In this century, wealthy self-styled liberals living in the English shires have regularly mobilised to keep asylum seekers out of their communities. In the early 2000s, for example, there was a wave of mass protests against plans for asylum seeker accommodation centres in Kent, Sussex, Oxfordshire, Hampshire, Dorset and Lincolnshire. A local campaign against plans to build an accommodation centre near Pershore, Worcestershire, reportedly won support from fashion designer Stella McCartney, who had a £1.3m farmhouse in the village, and ‘Songs of Praise’ presenter Toyah Wilcox. The Home Office cancelled its plans after hundreds demonstrated at the proposed site.

The neoliberal think tanks and the wealthy who gather at Davos are also at best divided on the extent to which immigration is desirable. The billionaire Koch brothers, for example – the world’s largest funders of neoliberal activism – have lavishly funded both pro-immigrant and anti-immigrant think tanks in the US. The belief, held by many on the left, that neoliberals “are completely for open borders” is mistaken.

Borders are profitable to capitalists for two reasons. They block the overwhelming majority of super-exploited workers in the Global South from moving north to obtain higher wages, and they create migrant workforces in the North that are highly policed and easily deportable – the better to exploit them. ‘Pro-immigration’ neoliberal think tanks are as committed to the infrastructures of border enforcement as those that oppose immigration – all of them are responsible for the seas of misery that borders produce.

No wonder that neoliberal politicians so often declare their pride in a Britain that is ‘open, diverse and welcoming’ (if only!) but then, in the next breath, claim that, reluctantly, nationalist sentiments must be honoured in policy-making as ‘genuine concerns’. How convenient that working-class nationalists provide an alibi for policies that our neoliberal leaders would choose to pursue anyway.

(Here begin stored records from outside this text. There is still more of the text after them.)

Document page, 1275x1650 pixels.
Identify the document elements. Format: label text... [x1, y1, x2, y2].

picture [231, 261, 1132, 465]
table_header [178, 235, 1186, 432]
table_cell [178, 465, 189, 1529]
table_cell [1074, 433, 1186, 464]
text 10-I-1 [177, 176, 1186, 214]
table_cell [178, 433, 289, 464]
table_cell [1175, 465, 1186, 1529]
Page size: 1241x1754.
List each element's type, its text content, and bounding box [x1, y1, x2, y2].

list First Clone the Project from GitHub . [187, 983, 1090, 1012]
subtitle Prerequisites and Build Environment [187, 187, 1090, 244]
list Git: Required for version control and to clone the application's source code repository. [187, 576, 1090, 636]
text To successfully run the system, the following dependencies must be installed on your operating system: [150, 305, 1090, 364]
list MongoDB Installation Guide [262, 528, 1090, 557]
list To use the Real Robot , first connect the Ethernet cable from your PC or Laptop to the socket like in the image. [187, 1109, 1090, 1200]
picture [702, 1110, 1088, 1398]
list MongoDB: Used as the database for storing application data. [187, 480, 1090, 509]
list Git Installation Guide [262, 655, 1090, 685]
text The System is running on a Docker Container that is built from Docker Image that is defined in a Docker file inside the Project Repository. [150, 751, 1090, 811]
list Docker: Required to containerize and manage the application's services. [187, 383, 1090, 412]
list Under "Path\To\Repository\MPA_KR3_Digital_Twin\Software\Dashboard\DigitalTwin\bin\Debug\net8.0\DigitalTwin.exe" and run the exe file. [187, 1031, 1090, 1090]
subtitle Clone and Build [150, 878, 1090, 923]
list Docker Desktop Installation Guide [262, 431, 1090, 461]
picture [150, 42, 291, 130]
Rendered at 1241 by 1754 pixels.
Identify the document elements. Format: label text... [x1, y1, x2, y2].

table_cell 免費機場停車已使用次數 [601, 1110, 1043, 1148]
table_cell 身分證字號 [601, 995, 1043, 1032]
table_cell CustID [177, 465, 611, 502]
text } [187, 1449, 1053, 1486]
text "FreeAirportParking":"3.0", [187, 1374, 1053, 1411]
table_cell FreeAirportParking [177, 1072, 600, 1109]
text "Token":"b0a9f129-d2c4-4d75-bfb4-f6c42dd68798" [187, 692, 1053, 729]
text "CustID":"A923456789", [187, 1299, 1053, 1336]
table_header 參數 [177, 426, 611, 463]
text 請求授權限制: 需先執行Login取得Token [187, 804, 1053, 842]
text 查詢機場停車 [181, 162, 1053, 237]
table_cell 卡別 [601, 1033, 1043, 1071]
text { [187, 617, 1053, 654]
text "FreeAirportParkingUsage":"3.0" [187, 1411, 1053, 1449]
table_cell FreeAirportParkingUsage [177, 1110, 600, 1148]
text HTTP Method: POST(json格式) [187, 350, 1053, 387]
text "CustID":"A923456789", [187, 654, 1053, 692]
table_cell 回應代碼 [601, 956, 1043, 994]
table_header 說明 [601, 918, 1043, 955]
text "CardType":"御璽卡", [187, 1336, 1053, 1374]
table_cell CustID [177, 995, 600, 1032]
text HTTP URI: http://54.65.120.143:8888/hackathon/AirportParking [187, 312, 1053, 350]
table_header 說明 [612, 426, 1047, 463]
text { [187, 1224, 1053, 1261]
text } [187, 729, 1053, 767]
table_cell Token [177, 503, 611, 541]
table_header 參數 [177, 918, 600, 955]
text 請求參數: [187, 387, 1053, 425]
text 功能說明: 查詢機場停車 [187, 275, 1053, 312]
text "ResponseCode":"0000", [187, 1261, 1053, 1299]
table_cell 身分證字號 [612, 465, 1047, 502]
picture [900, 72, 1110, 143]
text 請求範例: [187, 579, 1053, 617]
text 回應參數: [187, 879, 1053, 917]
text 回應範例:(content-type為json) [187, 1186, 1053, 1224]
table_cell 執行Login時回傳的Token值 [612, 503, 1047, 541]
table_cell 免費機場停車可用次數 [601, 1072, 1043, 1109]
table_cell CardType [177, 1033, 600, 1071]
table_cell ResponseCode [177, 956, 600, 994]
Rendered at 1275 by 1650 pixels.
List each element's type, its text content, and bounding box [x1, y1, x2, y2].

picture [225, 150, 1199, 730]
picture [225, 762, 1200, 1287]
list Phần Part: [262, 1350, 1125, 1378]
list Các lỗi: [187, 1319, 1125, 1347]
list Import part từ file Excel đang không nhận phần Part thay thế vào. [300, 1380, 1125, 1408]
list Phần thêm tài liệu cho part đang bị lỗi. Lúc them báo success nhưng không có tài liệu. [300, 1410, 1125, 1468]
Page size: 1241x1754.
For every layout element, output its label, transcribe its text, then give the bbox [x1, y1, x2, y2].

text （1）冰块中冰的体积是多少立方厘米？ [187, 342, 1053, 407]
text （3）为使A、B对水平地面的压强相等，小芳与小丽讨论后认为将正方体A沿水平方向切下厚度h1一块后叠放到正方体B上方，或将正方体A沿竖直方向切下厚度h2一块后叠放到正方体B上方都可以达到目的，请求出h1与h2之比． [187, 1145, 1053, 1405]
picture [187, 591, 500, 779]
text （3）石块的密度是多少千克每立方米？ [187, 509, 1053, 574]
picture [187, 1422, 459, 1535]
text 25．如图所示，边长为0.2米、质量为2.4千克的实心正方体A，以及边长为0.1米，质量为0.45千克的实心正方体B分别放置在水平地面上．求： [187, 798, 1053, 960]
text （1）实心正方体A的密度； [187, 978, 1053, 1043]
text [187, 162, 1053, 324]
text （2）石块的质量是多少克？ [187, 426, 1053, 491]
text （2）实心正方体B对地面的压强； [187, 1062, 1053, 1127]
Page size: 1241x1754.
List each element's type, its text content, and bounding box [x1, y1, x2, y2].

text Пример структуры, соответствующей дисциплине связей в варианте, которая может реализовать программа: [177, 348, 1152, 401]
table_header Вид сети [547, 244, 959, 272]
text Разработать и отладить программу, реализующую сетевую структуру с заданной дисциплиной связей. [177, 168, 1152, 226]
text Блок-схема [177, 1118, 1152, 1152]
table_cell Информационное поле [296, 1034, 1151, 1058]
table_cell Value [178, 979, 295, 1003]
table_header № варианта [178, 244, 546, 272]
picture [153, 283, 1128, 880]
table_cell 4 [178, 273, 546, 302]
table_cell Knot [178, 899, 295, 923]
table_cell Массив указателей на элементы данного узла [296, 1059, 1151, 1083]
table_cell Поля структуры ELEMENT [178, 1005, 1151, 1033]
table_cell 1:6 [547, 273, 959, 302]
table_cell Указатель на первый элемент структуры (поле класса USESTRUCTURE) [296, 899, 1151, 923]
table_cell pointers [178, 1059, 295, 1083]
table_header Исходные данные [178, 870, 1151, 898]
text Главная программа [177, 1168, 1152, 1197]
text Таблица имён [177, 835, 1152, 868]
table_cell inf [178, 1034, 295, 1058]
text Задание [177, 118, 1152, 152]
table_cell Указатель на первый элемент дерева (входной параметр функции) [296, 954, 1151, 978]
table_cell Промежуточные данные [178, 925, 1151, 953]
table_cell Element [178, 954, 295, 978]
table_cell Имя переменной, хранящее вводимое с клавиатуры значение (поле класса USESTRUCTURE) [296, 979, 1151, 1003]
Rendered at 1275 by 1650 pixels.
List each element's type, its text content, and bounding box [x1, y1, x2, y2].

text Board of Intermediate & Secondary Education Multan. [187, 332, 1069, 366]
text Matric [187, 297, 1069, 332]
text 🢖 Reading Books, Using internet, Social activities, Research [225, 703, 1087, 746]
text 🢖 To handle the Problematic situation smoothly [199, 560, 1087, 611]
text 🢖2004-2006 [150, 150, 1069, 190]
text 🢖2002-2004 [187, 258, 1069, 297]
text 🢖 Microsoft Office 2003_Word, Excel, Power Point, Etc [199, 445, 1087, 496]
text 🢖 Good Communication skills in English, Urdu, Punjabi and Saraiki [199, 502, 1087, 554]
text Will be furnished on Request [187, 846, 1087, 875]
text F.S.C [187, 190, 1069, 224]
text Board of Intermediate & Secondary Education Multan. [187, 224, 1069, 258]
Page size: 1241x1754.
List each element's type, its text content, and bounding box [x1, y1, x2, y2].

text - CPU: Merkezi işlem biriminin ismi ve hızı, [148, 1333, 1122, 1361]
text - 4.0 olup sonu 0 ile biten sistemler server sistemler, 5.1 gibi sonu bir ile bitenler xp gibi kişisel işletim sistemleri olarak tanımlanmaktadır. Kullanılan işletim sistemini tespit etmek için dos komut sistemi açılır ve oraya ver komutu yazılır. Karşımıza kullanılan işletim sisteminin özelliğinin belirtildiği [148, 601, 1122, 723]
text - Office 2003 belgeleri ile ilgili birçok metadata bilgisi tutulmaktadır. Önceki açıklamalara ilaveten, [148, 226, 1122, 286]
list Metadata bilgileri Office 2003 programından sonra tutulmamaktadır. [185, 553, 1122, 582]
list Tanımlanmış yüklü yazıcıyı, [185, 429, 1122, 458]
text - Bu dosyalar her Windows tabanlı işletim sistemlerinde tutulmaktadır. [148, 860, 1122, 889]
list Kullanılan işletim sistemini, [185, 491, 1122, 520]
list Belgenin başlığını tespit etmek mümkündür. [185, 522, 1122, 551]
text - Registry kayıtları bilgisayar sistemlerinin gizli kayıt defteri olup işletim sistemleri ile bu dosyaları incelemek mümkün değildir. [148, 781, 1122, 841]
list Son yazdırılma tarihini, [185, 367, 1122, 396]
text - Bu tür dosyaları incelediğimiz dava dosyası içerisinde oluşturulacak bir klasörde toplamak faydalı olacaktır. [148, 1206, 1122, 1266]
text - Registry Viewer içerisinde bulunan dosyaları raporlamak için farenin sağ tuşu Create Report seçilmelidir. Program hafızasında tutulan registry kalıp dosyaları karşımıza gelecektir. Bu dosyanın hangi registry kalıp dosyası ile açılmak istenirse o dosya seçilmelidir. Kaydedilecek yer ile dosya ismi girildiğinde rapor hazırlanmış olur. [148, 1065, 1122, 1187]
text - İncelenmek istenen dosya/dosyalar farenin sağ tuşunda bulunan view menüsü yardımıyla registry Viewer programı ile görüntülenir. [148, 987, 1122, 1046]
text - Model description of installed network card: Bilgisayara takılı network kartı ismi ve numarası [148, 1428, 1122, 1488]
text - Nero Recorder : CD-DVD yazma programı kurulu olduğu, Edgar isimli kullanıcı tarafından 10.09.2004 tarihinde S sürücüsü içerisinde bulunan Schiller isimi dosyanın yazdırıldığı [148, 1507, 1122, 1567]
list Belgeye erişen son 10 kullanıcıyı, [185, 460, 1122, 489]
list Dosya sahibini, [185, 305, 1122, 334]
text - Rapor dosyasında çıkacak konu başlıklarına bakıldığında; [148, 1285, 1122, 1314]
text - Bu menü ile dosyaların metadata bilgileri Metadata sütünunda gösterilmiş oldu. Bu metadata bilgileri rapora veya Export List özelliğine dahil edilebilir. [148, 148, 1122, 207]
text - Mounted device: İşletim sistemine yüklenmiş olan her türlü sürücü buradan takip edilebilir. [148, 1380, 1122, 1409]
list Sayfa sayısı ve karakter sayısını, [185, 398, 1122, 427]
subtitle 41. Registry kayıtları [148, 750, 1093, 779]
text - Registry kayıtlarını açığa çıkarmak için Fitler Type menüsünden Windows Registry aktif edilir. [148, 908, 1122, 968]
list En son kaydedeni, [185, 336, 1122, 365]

There is no culture war over immigration in the normally understood sense. Rather, there is a strange and hidden class war being fought out on the terrains of race and culture. At stake is the very definition of the working class: whether or not it can extend to a political refugee from Turkey – or anyone else from the Global South.

To win that class war requires understanding that working-class anti-immigrant sentiment is lodged in a misdirected sense of class interest, and it needs to be dislodged on those terms, rather than through appeals to cosmopolitanism or empty promises of economic betterment. And it means grasping that, in this war, the flags waved can be misleading: the neoliberals who preach cultural tolerance to the less wealthy are those most responsible for the death-by-policy we inflict on migrants and asylum seekers.